Mas Evaristo continuou, aprumado, com os olhos fixos em mim, movendo lentamente, num gesto de orador, a mão bem tratada, onde um rubi punha em evidencia o seu grau de bacharel:
— Em segundo lugar venho solicitar-lhe um obsequio.
— Perfeitamente. Vamos ver.
— O senhor se dá com o Fortunato?
— O padeiro? Dou-me. O Fortunato é bom homem. Na opinião de padre Athanasio...
— Não, não é o padeiro. O Mesquita, o Fortunato Mesquita, prefeito. O senhor se dá com elle?
— Com o prefeito? Que tenho eu com o prefeito? Isso é politica. Eu entendo de politica?
— O Fortunato é exemplar. Como funccionario é um modelo; como chefe de familia, um espelho.
Afagou o queixo largo, ficou algum tempo em silencio, esperando o effeito daquelle assucar todo. Depois tornou, e foi ahi que percebi que elle tinha dito tres vezes a mesma coisa.

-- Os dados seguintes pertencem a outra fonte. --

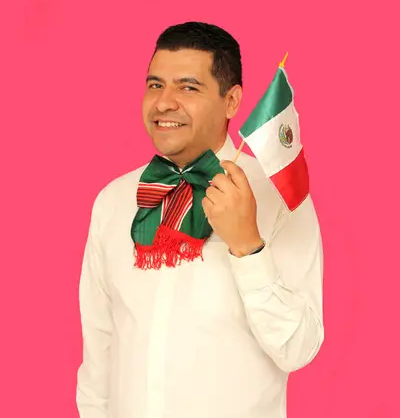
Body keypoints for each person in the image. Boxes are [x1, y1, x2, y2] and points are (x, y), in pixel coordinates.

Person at [76, 21, 324, 418]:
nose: (164, 103)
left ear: (231, 101)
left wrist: (247, 247)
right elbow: (100, 350)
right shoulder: (114, 201)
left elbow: (298, 348)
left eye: (188, 87)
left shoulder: (278, 199)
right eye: (155, 85)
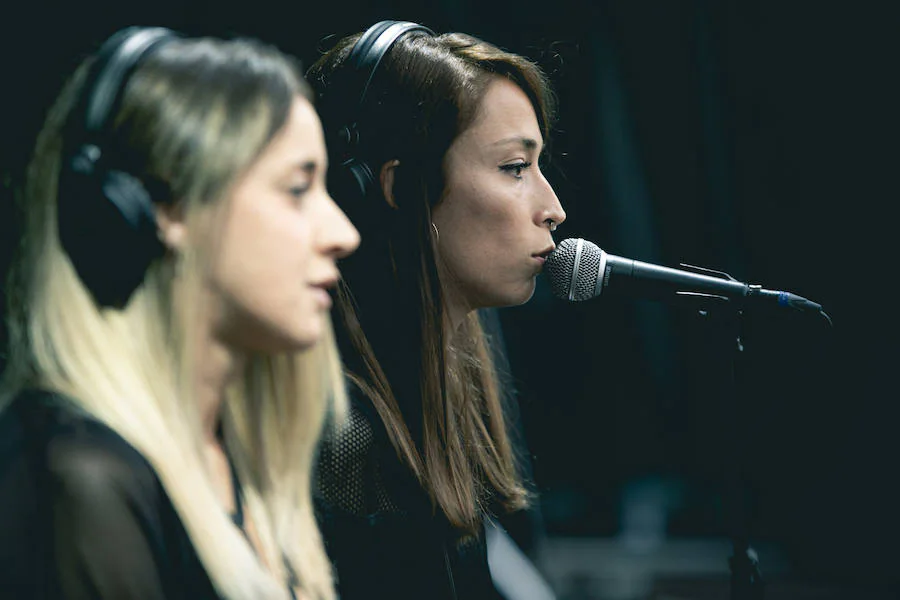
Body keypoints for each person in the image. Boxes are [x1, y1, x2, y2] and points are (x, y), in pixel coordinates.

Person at [0, 26, 359, 600]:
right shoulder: (76, 482)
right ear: (164, 208)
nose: (344, 232)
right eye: (297, 189)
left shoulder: (236, 452)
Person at [306, 20, 566, 599]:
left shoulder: (431, 397)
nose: (553, 209)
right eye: (514, 168)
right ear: (400, 188)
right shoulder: (345, 443)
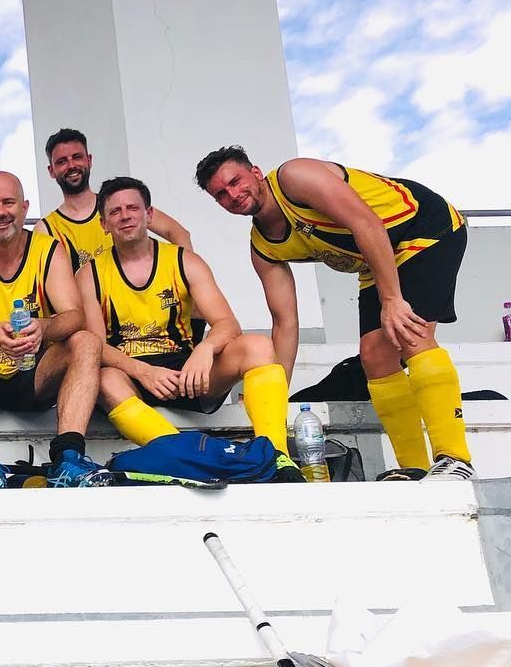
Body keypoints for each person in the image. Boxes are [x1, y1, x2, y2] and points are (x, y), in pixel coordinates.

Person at [195, 146, 473, 481]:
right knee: (374, 357)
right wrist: (277, 392)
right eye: (221, 195)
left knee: (409, 334)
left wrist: (392, 299)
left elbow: (365, 222)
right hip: (377, 257)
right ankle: (414, 467)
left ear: (255, 172)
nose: (233, 195)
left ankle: (454, 458)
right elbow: (286, 322)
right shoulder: (263, 248)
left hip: (425, 228)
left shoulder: (294, 177)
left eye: (235, 182)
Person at [78, 177, 301, 479]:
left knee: (257, 346)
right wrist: (142, 371)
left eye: (132, 207)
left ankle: (275, 458)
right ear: (104, 224)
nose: (125, 215)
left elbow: (227, 323)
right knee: (103, 379)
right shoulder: (90, 274)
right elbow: (95, 346)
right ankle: (184, 456)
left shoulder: (184, 261)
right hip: (133, 375)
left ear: (149, 214)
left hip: (187, 373)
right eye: (115, 211)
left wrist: (205, 349)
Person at [0, 171, 111, 489]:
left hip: (34, 376)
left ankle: (69, 459)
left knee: (85, 341)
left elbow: (74, 316)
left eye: (8, 202)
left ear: (25, 207)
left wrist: (44, 327)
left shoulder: (48, 249)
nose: (0, 212)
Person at [39, 128, 193, 269]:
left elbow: (179, 233)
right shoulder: (46, 228)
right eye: (62, 161)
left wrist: (186, 280)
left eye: (77, 157)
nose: (71, 165)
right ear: (51, 170)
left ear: (89, 160)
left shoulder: (119, 205)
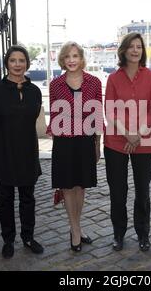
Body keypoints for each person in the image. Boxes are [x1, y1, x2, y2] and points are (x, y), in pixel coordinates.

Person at [0, 45, 44, 259]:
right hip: (3, 152)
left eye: (22, 60)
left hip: (27, 152)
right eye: (13, 60)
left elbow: (33, 118)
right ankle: (8, 240)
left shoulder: (35, 91)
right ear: (7, 63)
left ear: (27, 63)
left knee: (28, 198)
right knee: (5, 199)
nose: (17, 64)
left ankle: (28, 237)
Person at [104, 32, 151, 252]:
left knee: (142, 191)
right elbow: (109, 110)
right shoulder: (113, 78)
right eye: (131, 46)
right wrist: (128, 134)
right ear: (124, 51)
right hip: (116, 140)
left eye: (139, 46)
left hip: (143, 140)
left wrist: (138, 135)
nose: (136, 50)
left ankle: (143, 233)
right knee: (118, 191)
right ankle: (118, 233)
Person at [47, 41, 103, 252]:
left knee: (81, 186)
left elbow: (97, 114)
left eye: (75, 56)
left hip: (85, 140)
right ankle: (76, 230)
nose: (71, 60)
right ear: (63, 60)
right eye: (68, 56)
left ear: (81, 59)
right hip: (64, 142)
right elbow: (54, 115)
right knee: (67, 186)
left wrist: (98, 144)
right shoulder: (55, 85)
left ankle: (75, 228)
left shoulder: (94, 82)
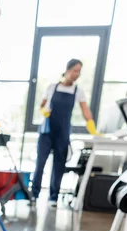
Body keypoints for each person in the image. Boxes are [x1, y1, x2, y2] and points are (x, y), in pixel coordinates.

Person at [31, 58, 100, 208]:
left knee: (59, 165)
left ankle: (53, 197)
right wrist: (43, 111)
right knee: (40, 163)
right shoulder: (51, 87)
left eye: (79, 72)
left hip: (62, 132)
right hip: (46, 131)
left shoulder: (78, 91)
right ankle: (34, 195)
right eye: (75, 70)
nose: (77, 74)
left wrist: (93, 129)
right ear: (67, 70)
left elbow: (85, 111)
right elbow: (41, 105)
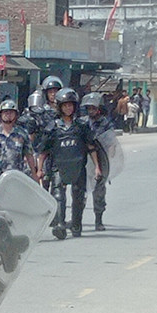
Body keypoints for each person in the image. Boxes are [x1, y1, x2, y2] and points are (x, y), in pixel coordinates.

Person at [40, 88, 108, 237]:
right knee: (58, 195)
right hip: (58, 166)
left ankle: (76, 224)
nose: (68, 108)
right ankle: (60, 224)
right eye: (65, 105)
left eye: (70, 105)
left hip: (78, 166)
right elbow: (43, 151)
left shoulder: (81, 126)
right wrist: (40, 170)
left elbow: (91, 147)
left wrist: (97, 167)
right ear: (60, 107)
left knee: (78, 195)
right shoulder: (53, 127)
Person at [0, 99, 37, 181]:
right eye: (5, 112)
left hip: (16, 176)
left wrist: (34, 174)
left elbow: (29, 155)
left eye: (11, 112)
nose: (8, 114)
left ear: (16, 115)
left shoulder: (22, 134)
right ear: (0, 114)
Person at [83, 94, 118, 222]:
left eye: (93, 108)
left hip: (101, 157)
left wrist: (110, 156)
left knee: (99, 190)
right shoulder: (83, 122)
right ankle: (77, 219)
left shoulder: (105, 123)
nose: (91, 111)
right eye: (89, 108)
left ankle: (99, 218)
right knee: (81, 190)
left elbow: (111, 141)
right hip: (85, 158)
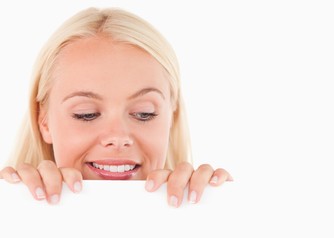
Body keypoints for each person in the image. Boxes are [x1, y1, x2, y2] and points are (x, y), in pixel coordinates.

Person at [0, 7, 232, 207]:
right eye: (87, 114)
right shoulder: (10, 208)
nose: (118, 137)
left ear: (172, 119)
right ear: (44, 122)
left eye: (144, 114)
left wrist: (218, 209)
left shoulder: (203, 206)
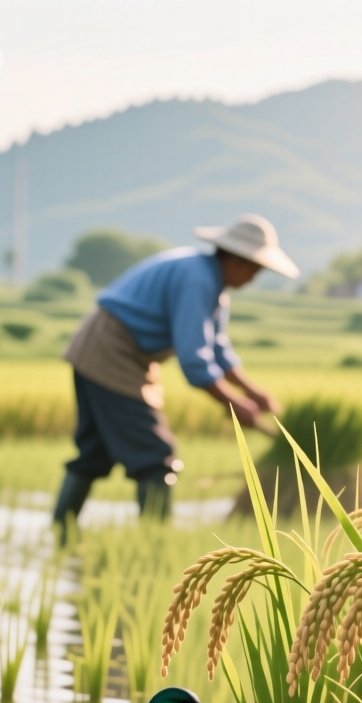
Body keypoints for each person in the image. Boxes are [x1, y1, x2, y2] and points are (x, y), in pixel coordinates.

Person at [52, 213, 299, 535]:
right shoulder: (197, 280)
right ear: (236, 261)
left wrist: (253, 393)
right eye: (253, 270)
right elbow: (195, 361)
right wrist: (232, 404)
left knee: (94, 453)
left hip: (104, 349)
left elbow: (217, 349)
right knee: (155, 456)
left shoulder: (211, 284)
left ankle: (59, 533)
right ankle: (156, 543)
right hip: (113, 352)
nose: (253, 278)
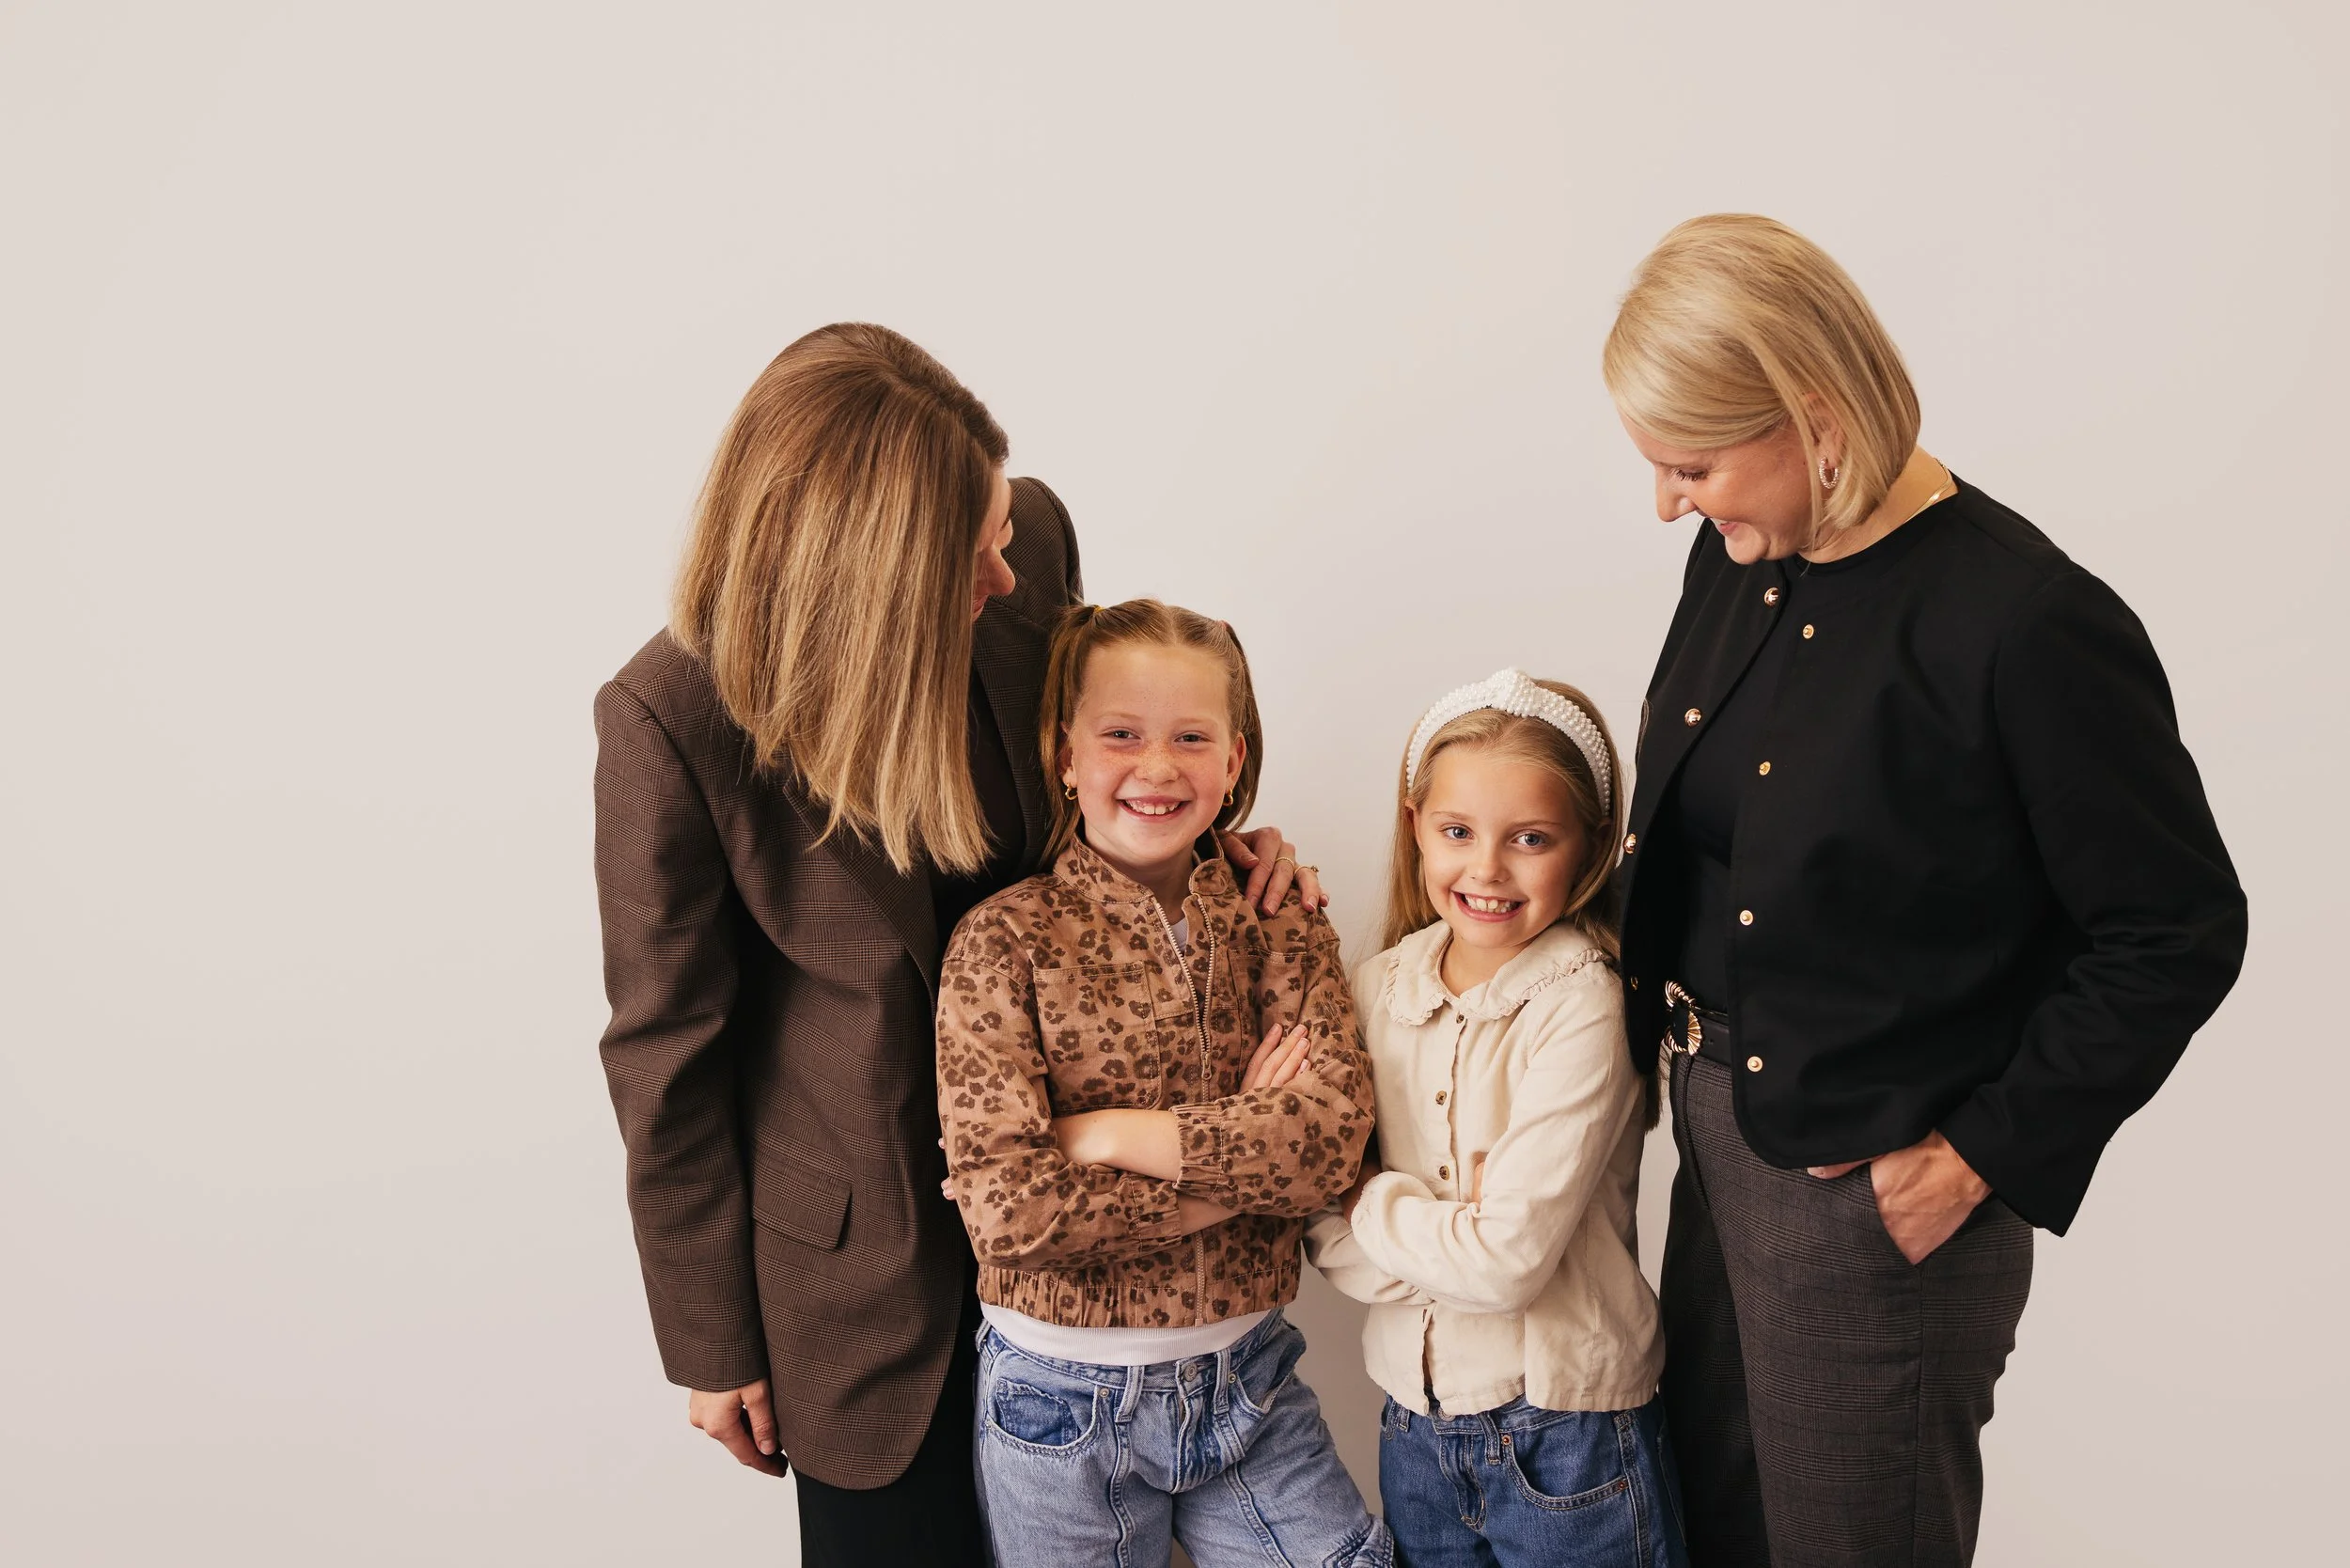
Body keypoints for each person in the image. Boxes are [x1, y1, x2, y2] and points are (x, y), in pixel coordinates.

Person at [590, 326, 1323, 1568]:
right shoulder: (672, 718)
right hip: (872, 1296)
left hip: (1098, 1267)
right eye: (971, 553)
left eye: (998, 527)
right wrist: (712, 1343)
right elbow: (667, 1054)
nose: (1006, 572)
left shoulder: (1026, 543)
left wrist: (1228, 853)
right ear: (865, 577)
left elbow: (1119, 756)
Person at [1604, 215, 2248, 1566]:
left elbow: (2175, 929)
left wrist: (1979, 1159)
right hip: (1712, 1139)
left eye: (1693, 465)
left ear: (1814, 419)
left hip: (1869, 1203)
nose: (1669, 503)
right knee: (1715, 1529)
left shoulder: (2026, 620)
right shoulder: (1738, 562)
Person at [935, 598, 1391, 1568]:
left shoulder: (1282, 922)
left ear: (1232, 764)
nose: (1156, 767)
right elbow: (1010, 1214)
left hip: (1252, 1378)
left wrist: (1104, 1133)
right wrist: (1235, 1170)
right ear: (1065, 754)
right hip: (1058, 1403)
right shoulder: (1001, 941)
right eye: (1121, 736)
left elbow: (1328, 1144)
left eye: (1191, 737)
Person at [1308, 668, 1688, 1567]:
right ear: (1415, 828)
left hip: (1569, 1432)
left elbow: (1508, 1263)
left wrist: (1373, 1199)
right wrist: (1446, 1237)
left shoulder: (1584, 1002)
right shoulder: (1378, 987)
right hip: (1415, 1425)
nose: (1485, 869)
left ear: (1591, 845)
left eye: (1529, 838)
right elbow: (1316, 1227)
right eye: (1456, 832)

— Não possue talvez uma intelligencia muito lucida, mas o coração é de ouro. O protector dos pobres, absolutamente desinteressado. Sem alludir á nobre parentela...
— Já sei. Elle diz que é bisneto de Mathias de Albuquerque, ou tataraneto. Vamos ao resto.
— Pois sim. Pareceu-me... (E’ sobre isto que o consulto. Expresse-me o seu pensamento com franqueza.) Pareceu-me obra meritoria demonstrar publicamente a gratidão do municipio...
— Ao Mesquita? Que fez elle pelo municipio, doutor?